She wants American consumers to realize the enormous volume — and value — of the garments they throw away.

“Although many consumers enthusiastically recycle their aluminum cans, glass containers and plastic jugs, there’s no protocol for old clothes,” she says.

 

Best-kept secret

Clothing recycling is one of the oldest forms of recycling, but it’s the least known. Hawkins and others have the right idea in taking clothing to charities, but many communities don’t know they can also order clothing recycling bins from for-profit companies.

“The local company that maintains the city of Denton’s textile recycling bins takes in five to seven tons of clothing and rags each month,” says Joe Ialenti, Denton’s recycling manager. “And it’s a great source of income for the city. The company we work with pays us rent for the space.”

Annually, textile recycling removes 2.5 billion pounds of consumer clothing waste headed for landfills. This is an average of 10 pounds per American, but it barely puts a dent in the amount that goes to waste.
:::::
> Problem to work on:
Continue the clothing recycling article above, starting right after its last sentence.
:::::
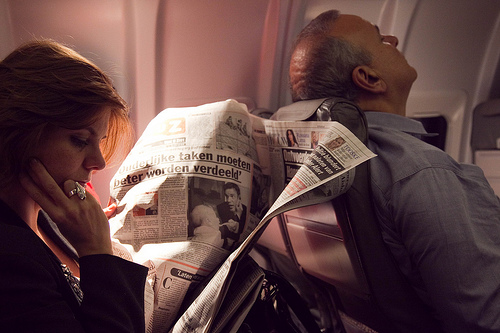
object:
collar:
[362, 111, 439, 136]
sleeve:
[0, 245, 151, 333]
:::::
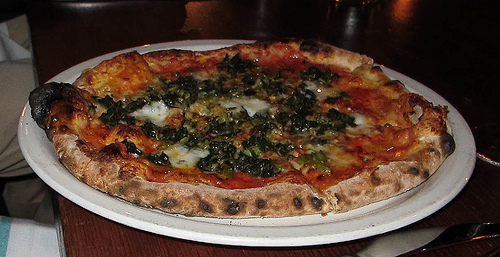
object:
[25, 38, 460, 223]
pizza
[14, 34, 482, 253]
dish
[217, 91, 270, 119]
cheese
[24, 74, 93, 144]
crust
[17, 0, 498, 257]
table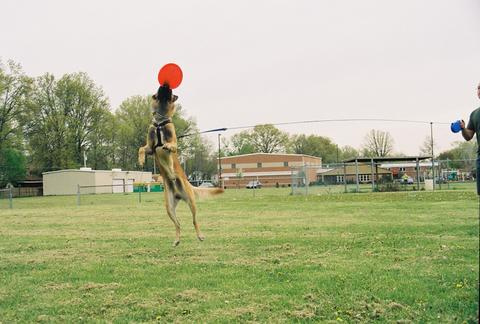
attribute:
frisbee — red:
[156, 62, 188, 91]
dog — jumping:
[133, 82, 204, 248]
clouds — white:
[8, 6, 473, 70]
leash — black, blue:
:::::
> Response below:
According to Hawley, about 145 billion pounds of recyclable clothing are still routed to landfills every year. She believes this national figure can be drastically lowered if more people go through the nontraditional methods of recycling clothes as well as donating to charities.

Hawley has determined that the textile recycling industry is made up of used clothing dealers and exporters, and fiber recyclers. Most are small, family-owned businesses with fewer than 500 employees. They purchase clothes as “mixed rags” surplus from charitable organizations or work out agreements with cities to place collection bins at strategic locations.

“We’re literally recycling about a million pounds of clothing each week,” says Thom Haxton, the vintage clothing specialist for Mid-West Textile Co. in El Paso — one of the largest textile recycling houses in the United States. “But even at that rate we estimate that we handle less than 1 percent of the nation’s surplus clothing because millions of pounds of clothing are still going to the landfills.”

 

A world of alternatives

Almost half of the garments reclaimed by textile recyclers are exported to Third World nations to clothe the world’s poorest people.

Hawley’s research shows that in many of these nations, secondhand clothing is all that is affordable to people who earn as little as $200 per year.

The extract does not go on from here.